◆ GOAL OF THE EXERCISE: Look below for the line with "my_dff dff2 (.clk(clk), .d(qd_12), .q(qd_23));", and from there restate every line word for word until the entries end.

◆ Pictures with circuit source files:
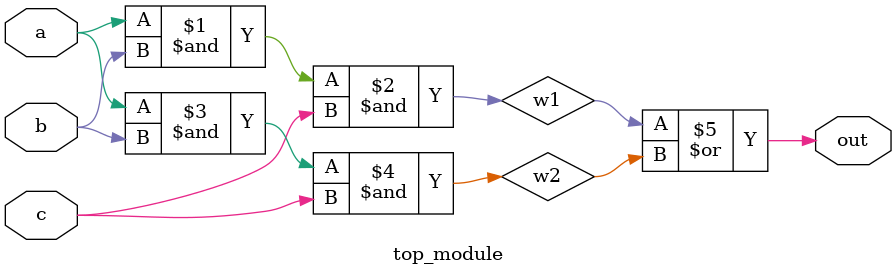
<source format=sv>
module top_module(
	input a, 
	input b,
	input c,
	output out
);

wire w1, w2;

and #(4) and1(w1, a, b, c);
and #(4) and2(w2, a, b, c);

or #(2) or1(out, w1, w2);

endmodule

</source>
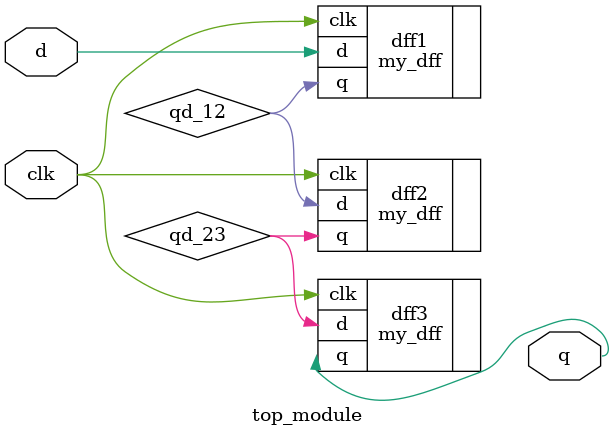
<source format=sv>
module top_module ( input clk, input d, output q );

    wire qd_12;
    wire qd_23;


    my_dff dff1 (.clk(clk), .d(d),     .q(qd_12));
    my_dff dff2 (.clk(clk), .d(qd_12), .q(qd_23));
    my_dff dff3 (.clk(clk), .d(qd_23), .q(q));

endmodule

</source>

◆ RESULT OF THE TASK:
    my_dff dff2 (.clk(clk), .d(qd_12), .q(qd_23));
    my_dff dff3 (.clk(clk), .d(qd_23), .q(q));

endmodule

</source>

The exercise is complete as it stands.